400 Jahre Geschichte

Die Gedichte lesen sich dennoch eher wie ein unfreiwilliger Abgesang auf Doel. Denis Malcorps teilt den Pessimismus nicht. Selbst jetzt nicht, nachdem die Regierung Ende April bekannt gegeben hat, dass sie den Plan zur Hafenerweiterung realisieren lässt. „Die ganze Zeit sagen sie, dass wir wegmüssen“, hebt er an und klingt mit einem Mal wie ein alter Kämpfer. „Wieso sollte ich jetzt daran glauben?“ Soeben hat ein Transporter einen Berg Rindenmulch abgeladen, den die anderen mit dem Spaten verteilen, damit die Besucher trockenen Fußes die Lyriktafeln erreichen können.

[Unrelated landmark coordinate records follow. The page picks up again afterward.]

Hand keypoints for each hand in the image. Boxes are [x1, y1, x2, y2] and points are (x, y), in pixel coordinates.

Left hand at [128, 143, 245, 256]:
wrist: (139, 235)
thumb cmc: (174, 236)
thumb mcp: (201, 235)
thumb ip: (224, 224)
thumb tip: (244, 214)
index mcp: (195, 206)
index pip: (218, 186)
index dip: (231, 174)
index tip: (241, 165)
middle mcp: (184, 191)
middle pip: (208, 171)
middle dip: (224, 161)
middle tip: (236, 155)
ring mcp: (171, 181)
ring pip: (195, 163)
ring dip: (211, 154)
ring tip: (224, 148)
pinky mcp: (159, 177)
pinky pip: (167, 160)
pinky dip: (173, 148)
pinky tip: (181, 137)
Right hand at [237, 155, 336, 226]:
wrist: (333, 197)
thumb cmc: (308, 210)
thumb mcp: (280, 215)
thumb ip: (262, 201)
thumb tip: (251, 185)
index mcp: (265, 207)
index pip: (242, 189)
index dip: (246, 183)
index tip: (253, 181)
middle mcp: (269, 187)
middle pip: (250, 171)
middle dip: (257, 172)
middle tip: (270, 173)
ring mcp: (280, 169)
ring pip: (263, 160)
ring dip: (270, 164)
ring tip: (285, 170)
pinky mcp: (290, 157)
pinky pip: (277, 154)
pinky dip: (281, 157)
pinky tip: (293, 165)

Dann wird Denis Malcorps doch nachdenklich. 26 Bewohner zählt Doel noch, vor drei Jahren waren es doppelt so viele. „Einerseits“, meint er, „wird unser Verhältnis immer enger. Aber das, was eine Gemeinschaft ausmacht, fällt doch langsam auseinander.“ Ein normales Leben, ein normaler Alltag ist in Doel nicht möglich.

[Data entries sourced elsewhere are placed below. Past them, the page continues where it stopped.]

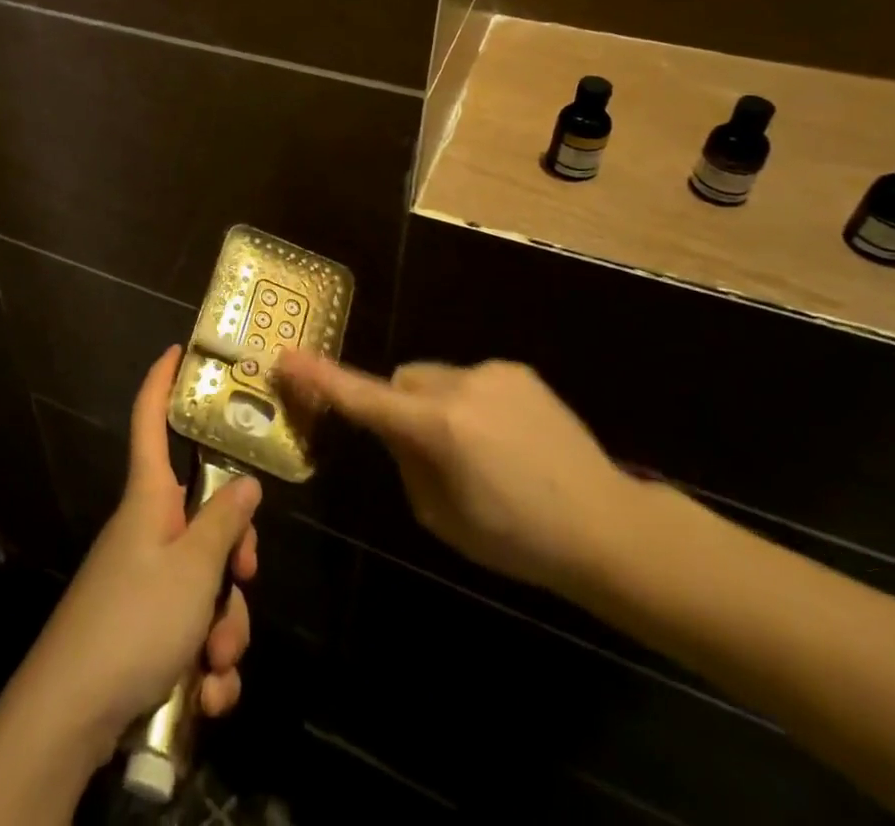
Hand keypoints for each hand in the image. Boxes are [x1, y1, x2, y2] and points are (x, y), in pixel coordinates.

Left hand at [22, 346, 259, 762]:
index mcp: (150, 499)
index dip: (162, 383)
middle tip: (243, 582)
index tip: (176, 350)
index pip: (151, 422)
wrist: (71, 716)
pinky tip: (206, 696)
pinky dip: (206, 666)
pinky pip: (193, 631)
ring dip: (225, 629)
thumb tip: (245, 482)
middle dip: (235, 561)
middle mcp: (150, 532)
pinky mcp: (147, 630)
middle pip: (206, 519)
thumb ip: (224, 523)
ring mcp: (147, 582)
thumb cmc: (133, 620)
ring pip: (208, 585)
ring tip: (214, 666)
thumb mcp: (192, 569)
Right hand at [275, 351, 641, 591]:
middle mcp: (459, 386)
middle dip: (400, 407)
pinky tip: (508, 439)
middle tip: (425, 450)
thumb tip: (396, 431)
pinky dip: (472, 402)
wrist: (607, 525)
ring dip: (439, 406)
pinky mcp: (516, 370)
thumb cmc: (516, 538)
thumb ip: (406, 463)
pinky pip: (472, 380)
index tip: (287, 357)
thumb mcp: (440, 516)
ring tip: (481, 451)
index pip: (363, 398)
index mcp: (436, 428)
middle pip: (401, 381)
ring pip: (436, 379)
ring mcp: (491, 372)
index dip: (321, 378)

Nachts dringen Vandalen in Doel ein, auf der Suche nach ein bisschen Zerstörung. Am Wochenende kommen Touristen, auf der Suche nach einem guten Bild. Sogar ein paar Alteisenhändler musste Denis Malcorps schon verjagen, die das Haus seiner Familie für unbewohnt gehalten hatten.

In den Straßen von Doel scheinen sich seine Worte zu bestätigen. Fast alle Eingänge sind mit hellen Holzplatten verrammelt, viele Fenster im Erdgeschoss ebenso. Am frühen Abend verstummen die Motorengeräusche, die eben noch vom Dock herüberwehten. Nur Vogelstimmen füllen die Luft. Beinahe schon surreal wirkt der Mann, der mit seinem Hund zwischen den Häusern zum Deich geht. Oben dampfen die Kühltürme, und drüben, am anderen Ufer der Schelde, leuchten im Rauch der Schornsteine die roten Lichter der Raffinerien auf. Wer sich jetzt umdreht, könnte Doel für eine Fata Morgana halten.